WORK ORDER 1 |
In the SSL certificate text, rewrite the paragraph beginning "For IBM® Unica® applications written in Java and deployed on an application server, no truststore is needed" as a short bulleted list that keeps its main facts.
WORK ORDER 2 |
Answer these from the SSL certificate text, one line each:
(a) In what format must the certificate be stored for Java applications that use the JSSE SSL implementation and are deployed on an application server?
(b) In what format do the C++ components require their certificate to be stored?
(c) Do IBM® Unica® Java applications acting as a client authenticate the server during one-way SSL communications?
WORK ORDER 3 |
Carry on the SSL certificate text, starting after its last sentence.

As we have seen, many IBM® Unica® application components can act as both server and client during normal operations, and some
IBM® Unica® components are written in Java and some in C++. These facts determine the format of the certificates you use. You specify the format when you create a self-signed certificate of purchase one from a CA.
Remember, IBM® Unica® applications do not require a truststore when they act as a client making one-way SSL requests to an
IBM® Unica® server component.
For IBM® Unica® applications written in Java, using the JSSE SSL implementation, and deployed on an application server, you must configure the application server to use your certificate. The certificate must be stored in JKS format.
The Campaign listener,
Optimize server component, the
PredictiveInsight server component, and
Attribution Modeler listener are written in C++, and require a certificate stored in PEM format.
For IBM® Unica® applications written in Java and deployed on an application server, no truststore is needed. For ease of configuration,
IBM® Unica® Java applications acting as a client do not authenticate the server during one-way SSL communications. However, encryption does take place.

[Dataset entries]

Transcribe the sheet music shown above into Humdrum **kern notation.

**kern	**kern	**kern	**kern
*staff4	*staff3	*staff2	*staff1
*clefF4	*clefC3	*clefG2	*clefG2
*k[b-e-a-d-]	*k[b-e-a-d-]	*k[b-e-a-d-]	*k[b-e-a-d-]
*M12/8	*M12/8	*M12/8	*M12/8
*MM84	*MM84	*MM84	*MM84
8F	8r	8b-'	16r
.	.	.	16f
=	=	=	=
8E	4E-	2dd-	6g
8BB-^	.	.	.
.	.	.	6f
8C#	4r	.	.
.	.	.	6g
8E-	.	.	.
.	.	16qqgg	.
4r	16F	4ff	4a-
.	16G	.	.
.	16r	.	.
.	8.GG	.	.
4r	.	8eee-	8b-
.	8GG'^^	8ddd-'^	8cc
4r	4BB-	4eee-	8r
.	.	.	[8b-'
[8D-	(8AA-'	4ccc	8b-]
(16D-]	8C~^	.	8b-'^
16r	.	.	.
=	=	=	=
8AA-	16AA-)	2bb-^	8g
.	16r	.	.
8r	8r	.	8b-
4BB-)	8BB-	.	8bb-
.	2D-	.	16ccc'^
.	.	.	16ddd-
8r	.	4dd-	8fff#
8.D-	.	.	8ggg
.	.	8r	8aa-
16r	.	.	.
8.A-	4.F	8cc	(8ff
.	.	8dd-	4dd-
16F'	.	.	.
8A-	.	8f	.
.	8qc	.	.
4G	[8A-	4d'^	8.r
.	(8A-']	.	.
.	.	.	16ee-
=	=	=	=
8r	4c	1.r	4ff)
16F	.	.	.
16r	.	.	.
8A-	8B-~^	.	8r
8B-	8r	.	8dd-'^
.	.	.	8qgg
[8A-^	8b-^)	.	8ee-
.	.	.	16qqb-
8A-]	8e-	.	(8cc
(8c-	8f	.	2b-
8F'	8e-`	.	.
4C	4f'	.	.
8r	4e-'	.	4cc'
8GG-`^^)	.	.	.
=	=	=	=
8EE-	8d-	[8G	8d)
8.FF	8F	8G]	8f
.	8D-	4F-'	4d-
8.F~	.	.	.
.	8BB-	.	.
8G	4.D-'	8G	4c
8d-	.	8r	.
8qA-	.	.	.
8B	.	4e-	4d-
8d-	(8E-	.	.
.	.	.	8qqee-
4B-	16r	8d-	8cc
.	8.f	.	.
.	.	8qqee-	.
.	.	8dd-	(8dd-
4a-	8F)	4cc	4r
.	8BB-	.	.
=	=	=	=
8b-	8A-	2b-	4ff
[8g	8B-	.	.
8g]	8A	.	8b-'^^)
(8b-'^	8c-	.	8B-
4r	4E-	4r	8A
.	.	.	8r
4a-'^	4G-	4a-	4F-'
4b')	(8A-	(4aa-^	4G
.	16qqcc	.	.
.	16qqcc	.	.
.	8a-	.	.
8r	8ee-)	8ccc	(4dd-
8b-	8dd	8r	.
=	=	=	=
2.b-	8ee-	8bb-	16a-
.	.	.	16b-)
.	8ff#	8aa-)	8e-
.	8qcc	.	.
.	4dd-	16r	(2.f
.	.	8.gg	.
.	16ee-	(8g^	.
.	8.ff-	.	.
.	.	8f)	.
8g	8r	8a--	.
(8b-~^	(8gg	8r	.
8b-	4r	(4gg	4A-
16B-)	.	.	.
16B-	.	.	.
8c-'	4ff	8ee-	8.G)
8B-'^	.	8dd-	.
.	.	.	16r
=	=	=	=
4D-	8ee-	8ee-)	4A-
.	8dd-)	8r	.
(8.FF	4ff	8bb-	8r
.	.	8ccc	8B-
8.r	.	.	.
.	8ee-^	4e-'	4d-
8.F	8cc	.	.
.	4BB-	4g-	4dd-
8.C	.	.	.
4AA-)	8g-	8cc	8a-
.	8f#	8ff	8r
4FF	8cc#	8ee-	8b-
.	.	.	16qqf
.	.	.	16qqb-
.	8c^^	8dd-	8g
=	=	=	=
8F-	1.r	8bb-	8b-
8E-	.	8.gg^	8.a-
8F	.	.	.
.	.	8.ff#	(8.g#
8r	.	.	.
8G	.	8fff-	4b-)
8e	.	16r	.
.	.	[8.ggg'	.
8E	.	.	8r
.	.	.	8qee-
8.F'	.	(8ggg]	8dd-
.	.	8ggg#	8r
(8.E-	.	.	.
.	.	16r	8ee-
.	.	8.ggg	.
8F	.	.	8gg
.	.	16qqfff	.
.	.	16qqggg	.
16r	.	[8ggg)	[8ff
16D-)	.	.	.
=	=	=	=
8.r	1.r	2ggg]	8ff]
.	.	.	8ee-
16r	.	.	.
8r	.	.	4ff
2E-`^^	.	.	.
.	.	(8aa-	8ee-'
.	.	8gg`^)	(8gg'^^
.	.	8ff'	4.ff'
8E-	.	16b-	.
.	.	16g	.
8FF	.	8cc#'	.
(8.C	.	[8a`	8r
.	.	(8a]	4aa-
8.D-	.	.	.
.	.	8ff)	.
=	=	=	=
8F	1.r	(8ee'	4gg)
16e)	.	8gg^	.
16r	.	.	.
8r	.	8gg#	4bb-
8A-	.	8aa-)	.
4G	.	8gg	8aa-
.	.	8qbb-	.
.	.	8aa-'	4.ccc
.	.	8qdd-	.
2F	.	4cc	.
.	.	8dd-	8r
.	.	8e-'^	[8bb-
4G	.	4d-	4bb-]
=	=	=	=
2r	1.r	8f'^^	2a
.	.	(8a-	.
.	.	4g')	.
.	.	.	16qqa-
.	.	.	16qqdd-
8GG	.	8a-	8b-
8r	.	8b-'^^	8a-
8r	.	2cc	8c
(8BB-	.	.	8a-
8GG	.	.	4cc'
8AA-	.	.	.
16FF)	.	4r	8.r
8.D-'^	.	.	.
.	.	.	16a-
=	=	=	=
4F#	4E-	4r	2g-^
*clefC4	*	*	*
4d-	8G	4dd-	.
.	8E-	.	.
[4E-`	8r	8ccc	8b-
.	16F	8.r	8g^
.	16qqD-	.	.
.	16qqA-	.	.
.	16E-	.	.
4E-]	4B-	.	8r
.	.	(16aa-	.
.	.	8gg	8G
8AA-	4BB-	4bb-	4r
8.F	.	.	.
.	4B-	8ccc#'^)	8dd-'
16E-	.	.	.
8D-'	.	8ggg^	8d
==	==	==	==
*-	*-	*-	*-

RESPONSE 1 |
- Java applications deployed on an application server need no truststore.
- For ease of configuration, Java applications acting as a client do not authenticate the server during one-way SSL communications.
- Encryption still takes place.

RESPONSE 2 |
(a) JKS format.
(b) PEM format.
(c) No, but encryption does take place.

RESPONSE 3 |
For applications written in C/C++ and using the OpenSSL implementation, no truststore is needed. The Campaign listener,
Optimize server component,
PredictiveInsight server component,
Attribution Modeler listener, and NetInsight fall into this category.
If you do not want to use multiple certificates, you can use the same certificate for all the IBM® Unica® components acting as servers, if it is the correct format (that is JKS for Java components and PEM for C++ components). If you use one certificate for all applications, when users access
IBM® Unica® applications for the first time, the browser asks whether they want to accept the certificate.